News & Politics

In Square Circle


A recent New York Times article proclaimed that performance art is “back,” when it really just seems more institutionalized. The once vivid scene has been moribund for years. Still, performance is a form where nothing is ironclad unless it’s a costume.

One of last year’s most anticipated spectacles was definitely uninstitutionalized, that evening of pugilism called Box Opera. David Leslie, the artist formerly known as the Impact Addict, defeated writer Jonathan Ames in several hard-fought rounds at Angel Oresanz. “Everybody’s trying to fight me now,” reports Leslie, who has scheduled four and possibly six new bouts beginning October 14 at 8 (353 Broadway, 479-7344). One thing that makes this “performance,” not “sport,” is Leslie’s hope to lose—but not right away. Presumably new Box Operas will happen every subsequent Saturday till he’s no longer standing. In this autumn of bloody noses, each fight night will also feature two or three sparring matches open to “any performance art all-star with a fantasy of getting their own robe,” as Leslie puts it. The 353 Broadway venue, an empty fabric store, is already up and puffing, a rehearsal hall/training camp for two-fisted artists determined to live out their prizefight dreams.

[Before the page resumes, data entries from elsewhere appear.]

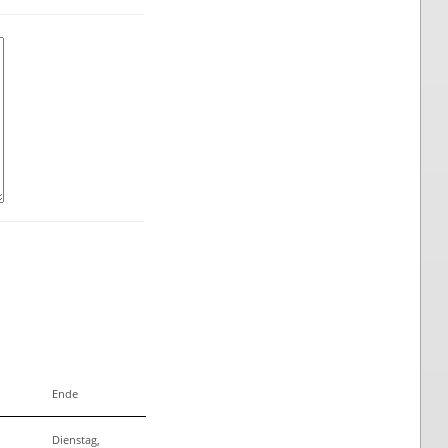
Ende
Dienstag,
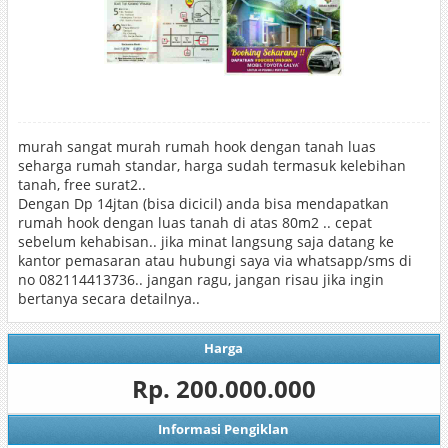
murah sangat murah rumah hook dengan tanah luas
seharga rumah standar, harga sudah termasuk kelebihan
tanah, free surat2..
Dengan Dp 14jtan (bisa dicicil) anda bisa mendapatkan
rumah hook dengan luas tanah di atas 80m2 .. cepat
sebelum kehabisan.. jika minat langsung saja datang ke
kantor pemasaran atau hubungi saya via whatsapp/sms di
no 082114413736.. jangan ragu, jangan risau jika ingin
bertanya secara detailnya..
Harga
Rp. 200.000.000
Informasi Pengiklan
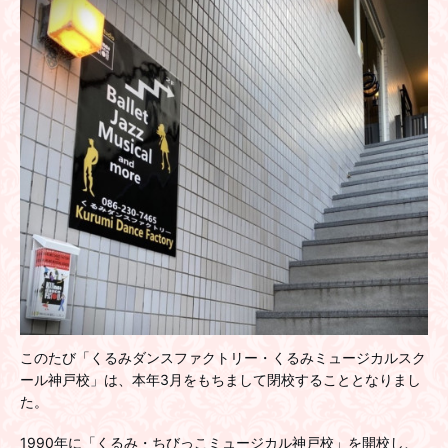
このたび「くるみダンスファクトリー・くるみミュージカルスク
ール神戸校」は、本年3月をもちまして閉校することとなりまし
た。
1990年に「くるみ・ちびっこミュージカル神戸校」を開校し、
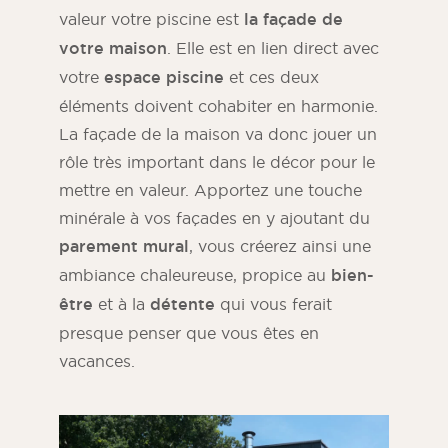
valeur votre piscine est
la façade de
votre maison
. Elle est en lien direct avec
votre
espace piscine
et ces deux
éléments doivent cohabiter en harmonie.
La façade de la maison va donc jouer un
rôle très important dans le décor pour le
mettre en valeur. Apportez une touche
minérale à vos façades en y ajoutant du
parement mural
, vous créerez ainsi une
ambiance chaleureuse, propice au
bien-
être
et à la
détente
qui vous ferait
presque penser que vous êtes en
vacances.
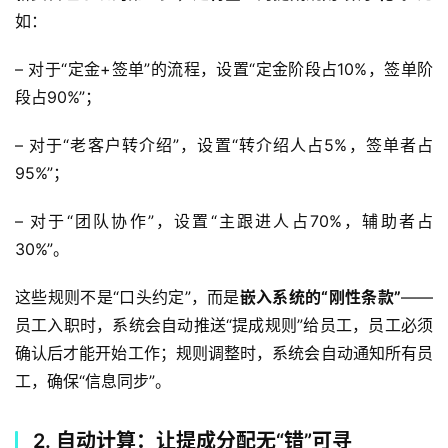
如：
– 对于“定金+签单”的流程，设置“定金阶段占10%，签单阶
段占90%”；
– 对于“老客户转介绍”，设置“转介绍人占5%，签单者占
95%”；
– 对于“团队协作”，设置“主跟进人占70%，辅助者占
30%”。  
这些规则不是“口头约定”，而是
嵌入系统的“刚性条款”
——
员工入职时，系统会自动推送“提成规则”给员工，员工必须
确认后才能开始工作；规则调整时，系统会自动通知所有员
工，确保“信息同步”。  
2. 自动计算：让提成分配无“错”可寻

The rest of the new season looks less . . . taxing.


September 13

Barrio, 99 Stanton Street, 533-9212

For a fall preview even cooler than this one, check out the playful, shameless, over-the-top Lucy Show. The Factress (Sexton of Dancenoise fame), with sidekick and gadfly Nurse Vendetta “Asparagus” K. Starr (Iverson), will interrogate artists who have performances upcoming at various Downtown-ish venues.


September 14

Parsons Center for New Design, 55 West 13th Street, 9th floor, 766-2627,

Franklin Furnace begins a new season of Internet performances with ID Runners: Re-Flesh the Body. Ludin, of Fakeshop, will develop the Web site with 3-D modeling, live-motion capture video, and, no doubt, all manner of streaming whatchamajiggers. Watch at Parsons or just log on.


September 14-16

The Kitchen Center, 512 West 19th Street, 255-5793

One of Europe’s long-established performance companies presents “a scientific study of absurdity” in a rare New York appearance.


September 14-October 14

WOW Café Theater, 59 East 4th Street, 631-1068

The theatrical “home for wayward girls” celebrates its 20th with a full month of plays, cabaret, and drag kings. (Call for schedule.)


October 4-28

HERE, 145 Sixth Avenue, 647-0202

The premiere of Highway to Tomorrow fuses found-object puppets, midcentury Afropop, and Euripedes’s The Bacchae.


October 5-7

The Kitchen Center, 512 West 19th Street, 255-5793

Probably best known for her work at the Clit Club and with Ron Athey’s troupe, Tolentino explores the bottom of the human psyche in The Bottom Project.


October 6-7, 13-14

P.S. 122, 150 First Avenue, 477-5288

Finley reprises Shut Up and Love Me, a show about sexual power—flaunting it, abusing it, mocking it.


October 10-12, 14, 20-21, 27-28

Dixon Place, 309 East 26th Street, 532-1546

Bullock’s new one-man show features “party devil and political activist Princess Sahara” trying to find the daughter she gave up at birth.


October 19-22, 25-29

P.S. 122, 150 First Avenue, 477-5288

Inspired by her Rome Prize residency, this one-woman Costume Institute will premiere Roamin’ Holiday—A View From a Broad. Expect startling new puns, pneumatics, outfits, and outrages.


November 2-4, 9-11

The Kitchen Center, 512 West 19th Street, 255-5793

Their new piece explores the effects of poison on both the social and individual body.


November 30-December 10

P.S. 122, 150 First Avenue, 477-5288

Shannon moves so beautifully with his crutches he simply seems to have four legs. Two new works run concurrently: a full-length dance, Old Rain; and Regarding the Fall, a performance/video exploration of the public’s reaction to disabled kinetics.